Inclinado sobre una hoja de papel, vuelve a evocar lo que el Cyrano que era (que era todavía, por última vez) llamaba el árbol de las posibilidades. El árbol de las posibilidades: la vida tal como se muestra al hombre, quien, sorprendido, acaba de llegar al umbral de su vida de adulto: abundantes ramas llenas de abejas que cantan.
Y cree comprender por qué ella nunca le ha enseñado las cartas: quería oír el murmullo del árbol, a solas, sin él, porque él, Jean-Marc, representaba el fin de todas las posibilidades, la reducción (incluso si se trataba de una feliz reducción) de su vida a una única posibilidad. Ella no podía hablarle de aquellas cartas porque, mediante ese acto de sinceridad, habría revelado enseguida (a sí misma y a él) que no le interesaban demasiado las posibilidades que prometían las cartas, que renunciaba de antemano a ese árbol perdido que él le señalaba. ¿Cómo podía estar resentido contra ella? Él fue quien, a fin de cuentas, quiso que escuchara la música de unas ramas llenas de murmullos. Ella se había comportado, pues, según el deseo de Jean-Marc. Había obedecido a su voluntad.
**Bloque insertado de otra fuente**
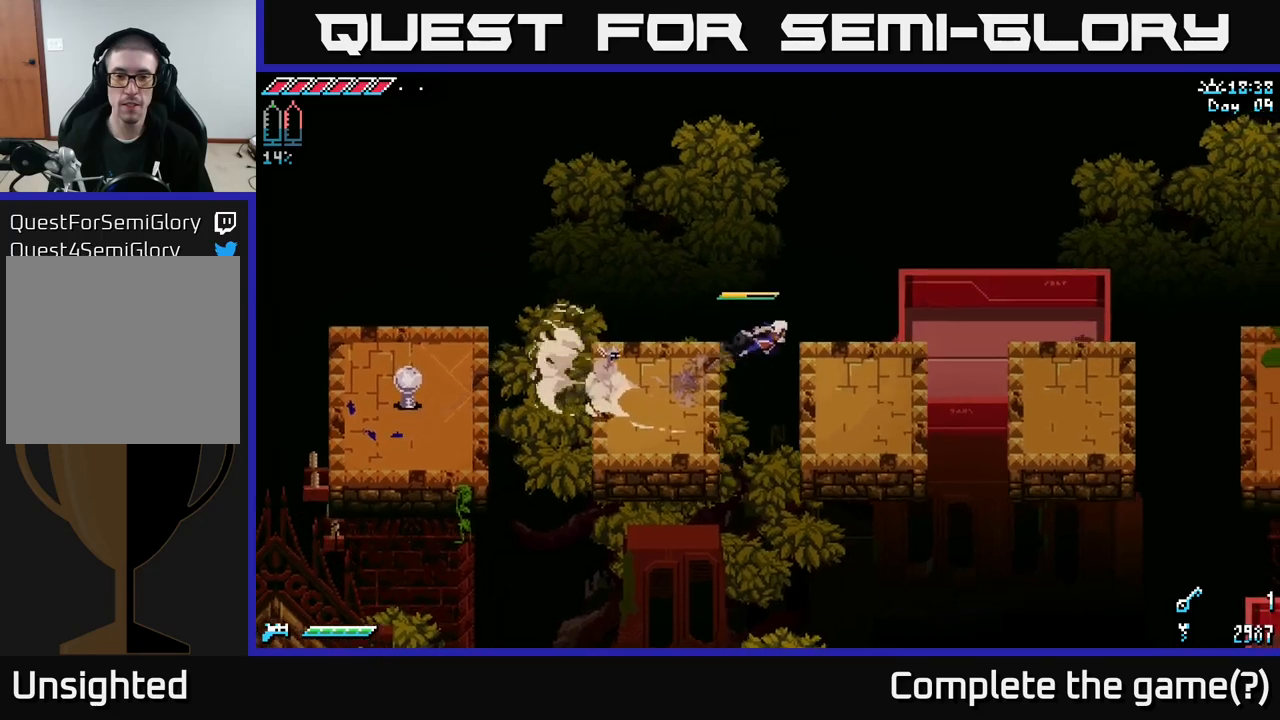
{"buttons": ["A", "X"], "left_stick": "right", "right_stick": "center", "events": [[133, "left_stick", "center"], [383, "X", "down"], [400, "left_stick", "right"], [466, "A", "down"]]}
Inclinado sobre su hoja de papel, se dijo: El eco de ese murmullo debe permanecer en Chantal aunque termine la aventura de las cartas. De modo que escribe que un imprevisto ineludible le obliga a partir. Luego matiza esta afirmación: «¿Será realmente un imprevisto, o, más bien, no habré escrito mis cartas precisamente porque sabía que quedarían sin respuesta? ¿No será la certeza de mi partida lo que me permitió hablarle con total sinceridad?».
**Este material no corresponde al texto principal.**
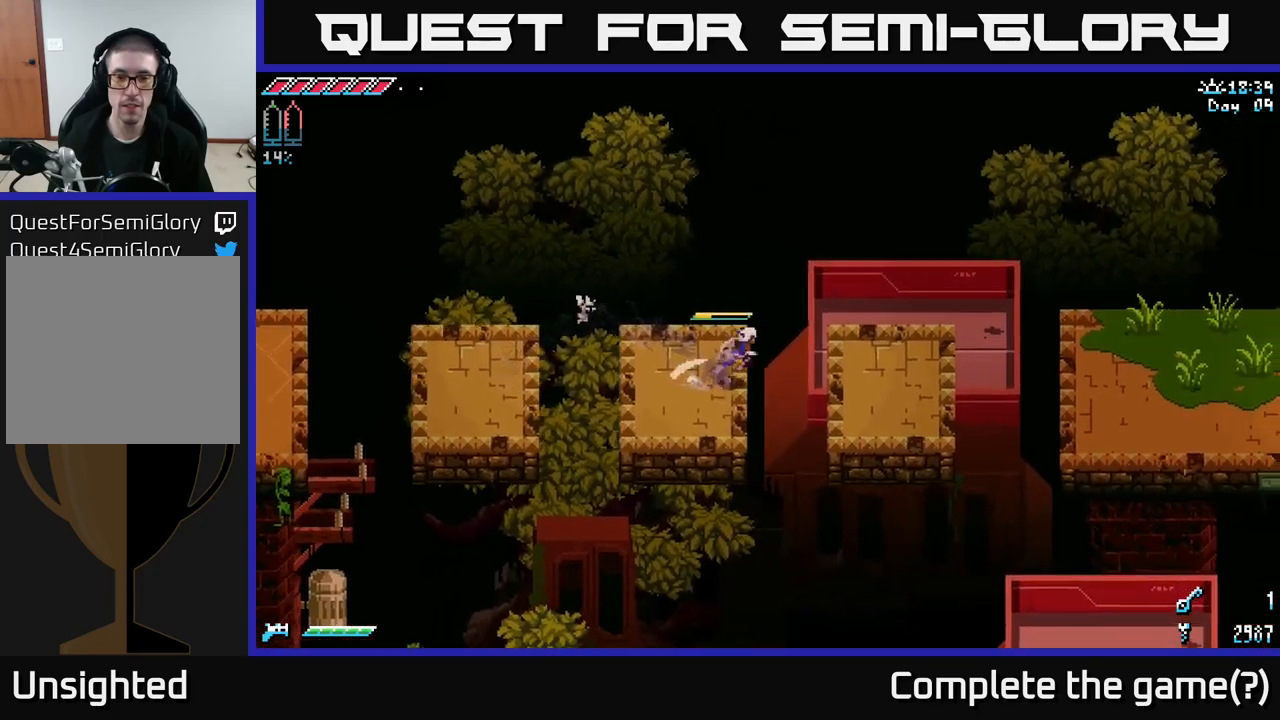
{"buttons": ["X"], "left_stick": "right", "right_stick": "center", "events": [[50, "A", "up"], [66, "X", "up"], [316, "left_stick", "center"], [450, "left_stick", "right"], [483, "X", "down"]]}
Partir. Sí, es el único desenlace posible, pero ¿adónde? Reflexiona. ¿Sin nombrar el lugar de destino? Sería demasiado romántico y misterioso. O indelicadamente evasivo. No cabe duda de que su existencia debe permanecer en la sombra, y por eso no puede revelar los motivos de su partida, ya que éstos indicarían la identidad imaginaria del corresponsal, su profesión, por ejemplo. Sin embargo, sería más natural decir adonde va. ¿Alguna ciudad en Francia? No. No sería motivo suficiente como para interrumpir una correspondencia. Debe marcharse lejos. ¿Nueva York? ¿México? ¿Japón? Sería poco creíble. Debe inventar alguna ciudad extranjera aunque cercana, trivial. ¡Londres! Claro que sí; le parece tan lógico, tan natural, que se dice sonriendo: En efecto, sólo puedo irme a Londres. Y enseguida se pregunta: ¿Por qué precisamente Londres me parece tan natural? De pronto surge el recuerdo del hombre de Londres con el que Chantal y él habían bromeado tantas veces, el tipo mujeriego que, hacía años, había entregado a Chantal su tarjeta de visita. El inglés, el británico, a quien Jean-Marc había apodado Británicus. No, no está mal: Londres, la ciudad de los sueños lúbricos. Allí es donde el adorador desconocido iría a confundirse con la multitud de juerguistas, falderos, ligones, erotómanos, pervertidos y viciosos; allí desaparecería para siempre.
Y piensa aún: dejará caer en su carta la palabra «Londres» a modo de firma, como un rastro apenas perceptible de sus conversaciones con Chantal. En silencio, se burla de sí mismo: quiere permanecer en el anonimato, no ser identificado, porque el juego lo exige. Sin embargo, un deseo contrario, un deseo perfectamente injustificado, irracional, secreto, sin duda estúpido, le incita a no pasar del todo desapercibido, a dejar una huella, a ocultar en algún lugar una firma en clave gracias a la cual un observador desconocido y excepcionalmente lúcido podría identificarle.
Al bajar la escalera para depositar la carta en el buzón, oyó gritos de voces agudas. Al llegar abajo, los vio: una mujer con tres niños delante del panel de los timbres. Pasó por su lado al dirigirse hacia los buzones en la pared de enfrente. Cuando se volvió, vio que la mujer llamaba al timbre en el que estaba escrito su nombre y el de Chantal.
—¿Busca a alguien? —preguntó.
La mujer le dijo un nombre.
—Sí, soy yo.
Dio un paso atrás y lo miró con ostentosa admiración:
—¡Ah, es usted! ¡Me alegro de conocerle! ¡Soy la cuñada de Chantal!